Helplessness and Capability
Coursing through the most undermining river of tears flows anger, hate and fear. These emotions can be considered manifestations of helplessness. Confusion, indecision, worry and angst are also forms of helplessness and all these feelings resemble the impression of getting backed into a corner — feeling stuck. There are other varieties like jealously, non-forgiveness, possessiveness and self-destructiveness, but they are still shades of helplessness. The opposite of helplessness is capability, empowerment, pro-activeness, leadership and more.
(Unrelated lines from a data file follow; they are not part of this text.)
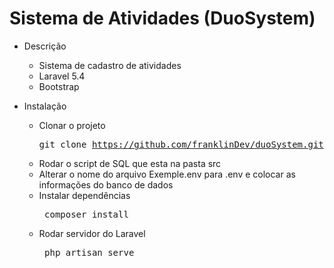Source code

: # Sistema de Atividades (DuoSystem)

- Descrição
  * Sistema de cadastro de atividades
  * Laravel 5.4
  * Bootstrap


- Instalação <br>
  * Clonar o projeto <pre>git clone https://github.com/franklinDev/duoSystem.git</pre>
  * Rodar o script de SQL que esta na pasta src
  * Alterar o nome do arquivo Exemple.env para .env e colocar as informações do banco de dados
  * Instalar dependências <pre> composer install </pre>
  * Rodar servidor do Laravel <pre> php artisan serve </pre>
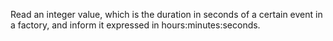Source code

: Read an integer value, which is the duration in seconds of a certain event in a factory, and inform it expressed in hours:minutes:seconds.
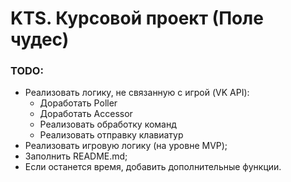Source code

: # KTS. Курсовой проект (Поле чудес)

### TODO:

* Реализовать логику, не связанную с игрой (VK API):
    * Доработать Poller
    * Доработать Accessor
    * Реализовать обработку команд
    * Реализовать отправку клавиатур
* Реализовать игровую логику (на уровне MVP);
* Заполнить README.md;
* Если останется время, добавить дополнительные функции.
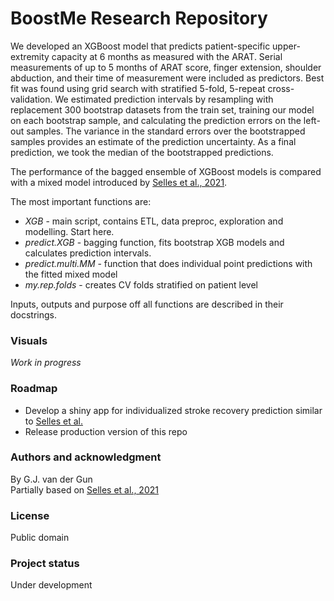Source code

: # BoostMe Research Repository
We developed an XGBoost  model that predicts patient-specific upper-extremity capacity at 6 months as measured with the ARAT. Serial measurements of up to 5 months of ARAT score, finger extension, shoulder abduction, and their time of measurement were included as predictors.  Best fit was found using grid search with stratified 5-fold, 5-repeat cross-validation. We estimated prediction intervals by resampling with replacement 300 bootstrap datasets from the train set, training our model on each bootstrap sample, and calculating the prediction errors on the left-out samples. The variance in the standard errors over the bootstrapped samples provides an estimate of the prediction uncertainty. As a final prediction, we took the median of the bootstrapped predictions.

The performance of the bagged ensemble of XGBoost models is compared with a mixed model introduced by [Selles et al., 2021](https://jnnp.bmj.com/content/92/6/574). 

The most important functions are:

* <em>XGB</em> - main script, contains ETL, data preproc, exploration and modelling. Start here.
* <em>predict.XGB</em> - bagging function, fits bootstrap XGB models and calculates prediction intervals.
* <em>predict.multi.MM</em> - function that does individual point predictions with the fitted mixed model
* <em>my.rep.folds</em> - creates CV folds stratified on patient level

Inputs, outputs and purpose off all functions are described in their docstrings. 

### Visuals
<em>Work in progress</em>

### Roadmap
* Develop a shiny app for individualized stroke recovery prediction similar to [Selles et al.](https://emcbiostatistics.shinyapps.io/DynamicPredictionARATapp/)
* Release production version of this repo

### Authors and acknowledgment
By G.J. van der Gun <br>
Partially based on [Selles et al., 2021](https://jnnp.bmj.com/content/92/6/574)

### License
Public domain

### Project status
Under development
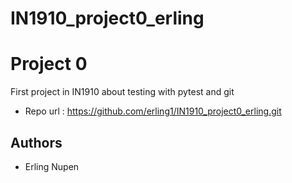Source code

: 
# IN1910_project0_erling
# Project 0
First project in IN1910 about testing with pytest and git

- Repo url : https://github.com/erling1/IN1910_project0_erling.git

## Authors

- Erling Nupen 

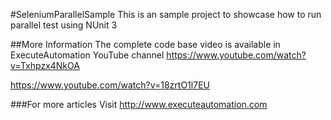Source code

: #SeleniumParallelSample
This is an sample project to showcase how to run parallel test using NUnit 3

##More Information
The complete code base video is available in ExecuteAutomation YouTube channel 
https://www.youtube.com/watch?v=Txhpzx4NkOA

https://www.youtube.com/watch?v=18zrtO1l7EU

###For more articles
Visit http://www.executeautomation.com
The idea of feeling capable and taking the time to experience it fully elicits mobility and flips helplessness on its head. This mental exercise is a function of executive reasoning, the utilization of the prefrontal cortex.
Neurons that Fire Together Wire Together
By using the prefrontal cortex or our “intelligent brain,” we can biologically change the way we think. By using our minds to functionally update it, Siegrid Löwel’s phrase: “Cells that fire together, wire together,” describes neuroplasticity. It is the biological aspect of changing our mind. Moving from helplessness to capability is organic because when we see things and think of things at the same time, those neuronal pathways fire in synch and intensify with repetition. That’s why phobias carry so much strength. Certain environmental triggers set thoughts ablaze, most of the time subconsciously, and when emotions catch fire, we’re toast. But, we can change this chain reaction to work in our favor with some adjustments. By manipulating our neuropathways and intentionally grouping thoughts and feelings together, a phobia can be tamed if not completely removed as the Donald Hebb’s adaptation theory of neurons and synaptic plasticity states:
“By associating thoughts with specific feelings, the entire climate of a memory changes. With repeated and persistent stimulation, increased synaptic efficacy can be learned and the chemical brain changes (and other neural tissue) will respond to external stimuli.”
The intention of our own thinking can turn chaos into a controlled benign memory. This means that when a memory surfaces and takes hold, we can replace the negative thoughts with positive ones. With repetition, the memory rewires itself, adapts to the synaptic charge and changes.
My personal experience with Miller’s pairing of opposites was hard won in the snow fields of Colorado. To start, I was fascinated with skiing the Rockies, but altitude and the sight of looking down a steep drop-off was terrifying. Acrophobia killed my joy and ambition. Nothing my ski instructor could say kept my heart from pounding with fear. I practiced layering my feelings of helplessness with owning confident exhilaration. In time not only did it improve my sport, but I learned an important neurological skill.
When feeling mad, sad, or put upon, notice the state. Tell yourself you are capable of moving through it. Imagine it, feel it and spend some time soldering the positive to the negative. Miller says you don’t need an answer or a solution, just feel it. “You are rewiring the brain and setting it up for better problem solving, the answers will come because you’re not stuck,” he states.
Resisting the complementary good diminishes the ability to live fully and appreciate the lives of others. Self-criticism can be an usher to self-compassion because welcoming opposites is the complementary field of wholeness to whatever life brings.